If your trailers are dry vans or china tops, get a pneumatic chisel one with a 2 inch stroke to pop the heads from the rivets. Re- profile the chisel to take on the profile of a wood chisel, once you start this job you'll get the idea why this new profile works better against the soft sheets of aluminium.
The new profile will not dig into the sheet and it works its way under the head of a rivet, as the chisel begins to wedge itself under the rivet head it will snap the head off. By working in a straight line with the rivets you're going to rip ten or more heads off in one run. If you had longer arms you could shear off rivets by the yard.
To avoid operator fatigue on the guy using the pneumatic chisel reduce your air pressure to 60 or 80 PSI.
After the rivets have been worked I do not spend any time removing a sheet, when everything is done I"ll keep bumping the trailer from a corner soon it begins to wobble and fall apart. This give you nice stackable sheets. and clean beams.
If the trailer has ribbed flooring have someone with an XRF check it, it maybe magnesium which has better wear resistance over aluminium. You may also find that magnesium ribbed flooring has only been placed where a fork lifts tires would travel the length of the trailer.

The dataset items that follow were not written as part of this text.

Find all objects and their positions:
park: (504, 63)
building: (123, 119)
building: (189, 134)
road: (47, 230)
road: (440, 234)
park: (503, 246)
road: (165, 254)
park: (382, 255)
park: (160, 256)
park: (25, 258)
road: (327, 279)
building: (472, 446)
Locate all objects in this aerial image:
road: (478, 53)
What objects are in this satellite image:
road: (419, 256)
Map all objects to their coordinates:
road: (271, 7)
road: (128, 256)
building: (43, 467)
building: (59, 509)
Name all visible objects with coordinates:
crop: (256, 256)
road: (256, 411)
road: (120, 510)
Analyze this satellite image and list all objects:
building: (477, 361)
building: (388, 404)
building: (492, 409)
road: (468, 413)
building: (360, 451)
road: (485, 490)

Now that the upper half has been removed you have the nasty part to deal with, the large aluminium beams under the floor that have a lot of steel rivets holding steel gussets. I heat the head of the steel rivet then burn it out. If you just cut the head off then you have to fight to remove the shank.
Fortunately the sheeting used for roofing is usually in one long continuous sheet and you will not have an excess of sealant to deal with. I heat the tar like substance then use wide blade ( spade ) in the pneumatic chisel to remove the crude. You may have to fabricate your own spade, I save all my broken chisels for such projects to re-purpose the shanks.
Aluminium and steel are not compatible materials, where to two metals meet you'll find that electrolysis has taken its due course. I use this incompatibility of the tow metals to my advantage by using my arc welder cranked up, when the welding rod is touched to the steel head of a rivet it will arc where it pass;s through the aluminium and burn a very large hole. Gives off a lot of white smoke so use this procedure at your own discretion.
Sometimes when doing this the steel rivet sticks to the rod and falls out of the hole when retracting the rod.
A
plasma cutter works but is slow in comparison to shearing the rivets off, and you can get aluminium cutting blades. Some guys will tell you to install a wood cutting blade in backwards.
Once I cut up some electric hydro bus's with my arc welder, to get some life out of the rods by soaking them in water. With the welder set at a high amperage you just drag the rod across the aluminium sheet you get a very ragged cut and the cutting goes very fast, if you can deal with the white smoke.
For a remote area with out electricity I still would use the welder.
Also whenever I'm dismantling a large aluminium truck cab with sleeper, these have a ton of steel rivets in them. I prefer using the welder to burn out those rivets.
This is how I dismantle trailers, you will have to figure what works for you best.